The present invention relates in general to a multiband antenna, and more specifically to an on-glass automotive antenna having a compact size and performing as a loop antenna at a first digital audio broadcasting (DAB) frequency band and as a quasi-loop antenna at a second DAB frequency band without any switching of antenna elements being required.
Digital audio broadcasting is a broadcast radio service being introduced in many places throughout the world which provides high quality audio and auxiliary data transmissions. One of the most promising applications of DAB is in mobile receivers installed in automotive vehicles, such as cars and trucks.
Various standard transmission protocols, such as Eureka-147, are being established for DAB. European countries and Canada have already begun transmitting terrestrial DAB signals in Eureka-147 format. However, different frequency bands are being designated for DAB service by different governmental authorities around the world. For example, Canadian DAB currently operates in the L-band (from 1452 to 1492 MHz) while European DAB currently operates in Band-III (from 174 to 240 MHz) and L-band.

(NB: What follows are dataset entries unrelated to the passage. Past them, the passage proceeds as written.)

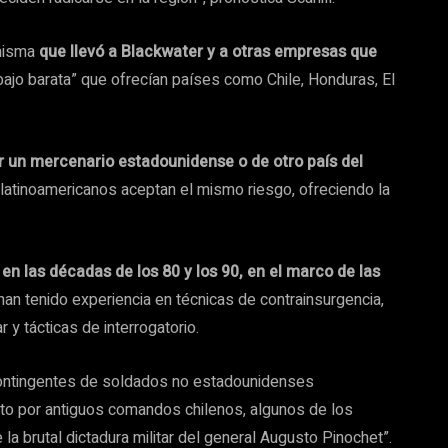
 misma
que llevó a Blackwater y a otras empresas que
bajo barata” que ofrecían países como Chile, Honduras, El
r un mercenario estadounidense o de otro país del
latinoamericanos aceptan el mismo riesgo, ofreciendo la
en las décadas de los 80 y los 90, en el marco de las
han tenido experiencia en técnicas de contrainsurgencia,
 y tácticas de interrogatorio.
ontingentes de soldados no estadounidenses
to por antiguos comandos chilenos, algunos de los
a brutal dictadura militar del general Augusto Pinochet”.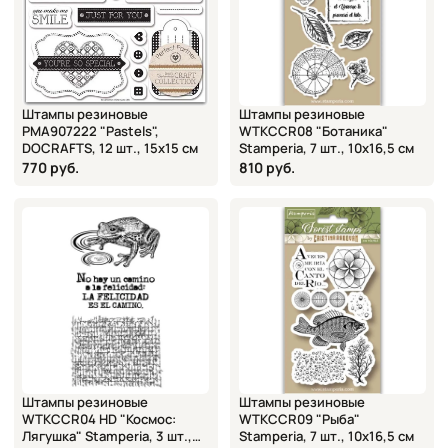
Штампы резиновые
Штампы резиновые
PMA907222 "Pastels",
WTKCCR08 "Ботаника"
DOCRAFTS, 12 шт., 15х15 см
Stamperia, 7 шт., 10х16,5 см
770 руб.
810 руб.
Штампы резиновые
Штампы резиновые
WTKCCR04 HD "Космос:
WTKCCR09 "Рыба"
Лягушка" Stamperia, 3 шт.,
Stamperia, 7 шт., 10х16,5 см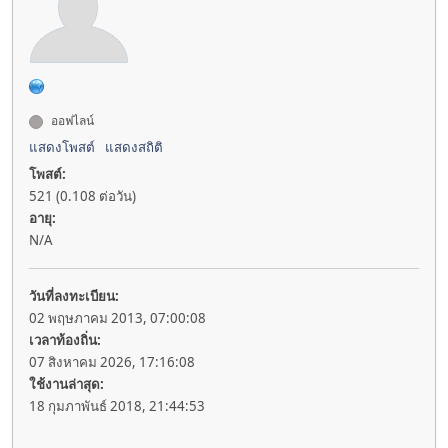
ออฟไลน์
แสดงโพสต์
แสดงสถิติ
โพสต์:
521 (0.108 ต่อวัน)
อายุ:
N/A
วันที่ลงทะเบียน:
02 พฤษภาคม 2013, 07:00:08
เวลาท้องถิ่น:
07 สิงหาคม 2026, 17:16:08
ใช้งานล่าสุด:
18 กุมภาพันธ์ 2018, 21:44:53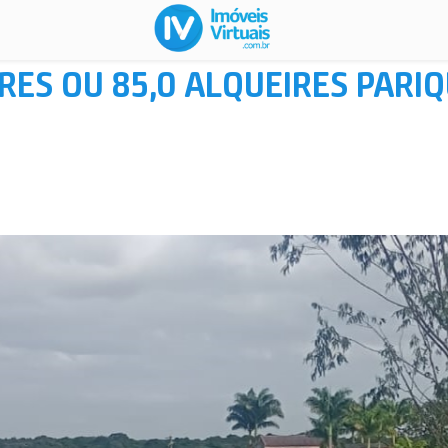
RES OU 85,0 ALQUEIRES PARI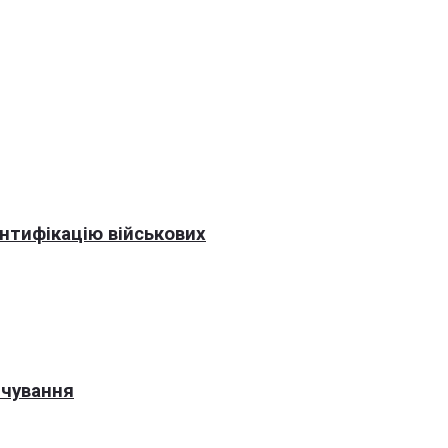
нтифікацію військових
рчування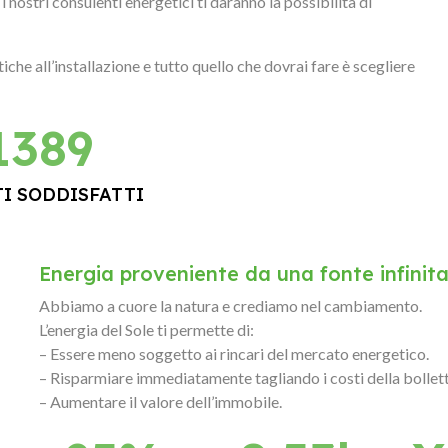
 nostri consulenti energetici ti daranno la possibilità di
che all’installazione e tutto quello che dovrai fare è scegliere
1389
TI SODDISFATTI
Energia proveniente da una fonte infinita
Abbiamo a cuore la natura e crediamo nel cambiamento.
L’energia del Sole ti permette di:
– Essere meno soggetto ai rincari del mercato energetico.
– Risparmiare immediatamente tagliando i costi della bollett
– Aumentare il valore dell’immobile.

Depending upon the final decisions that may be taken around the world in selecting frequency bands for DAB systems and depending upon where a particular DAB receiver may be used (e.g., as an automotive vehicle moves between areas), it may be necessary or desirable to receive in both the L-band and Band-III. However, the use of separate antennas on a vehicle for each frequency band is undesirable because of cost, appearance, and space limitations.
Vertical monopole whip antennas are known which can provide reception in both L-band and Band-III. Whip antennas, however, are undesirable because they create wind noise, are an unattractive protrusion, and are subject to breakage.
Conformal antennas, carried by a vehicle surface such as a window glass, are preferred for automotive vehicles for improved appearance, durability, and elimination of wind noise. However, there are several complications in attempting to design a conformal antenna which is capable of receiving terrestrial signals in both L-band and Band-III. The difficulty results, in part, from the fact that L-band and Band-III are relatively far apart from each other in frequency. Another source of difficulty is the limited space available on a window glass.
Since terrestrial broadcast signals become vertically polarized, one might consider the approach of forming a vertical quarter-wave monopole antenna on a vehicle window to receive both frequency bands. However, the vertical length for such an antenna receiving Band-III is about 350 mm. Therefore, the vertical antenna conductor would mechanically interfere with window-mounted heater wires for the window defogger which are widely used on rear windows. Placing the antenna on the front window where more space is mechanically available is undesirable because the antenna would impinge in the direct, forward-looking field of vision.
Related U.S. application Ser. No. 08/841,315, filed Apr. 30, 1997, entitled "Multiband Reception Antenna for Terrestrial Digital Audio Broadcast Bands", which is incorporated herein by reference, teaches an antenna structure that includes a loop portion for receiving at Band-III frequencies and a half-wave dipole portion for receiving at L-band frequencies. Impedance circuits in the loop portion isolate the loop portion at L-band frequencies. However, antenna gain at L-band frequencies may be too low for some applications due to reduced current flow caused by a junction within the dipole antenna portion.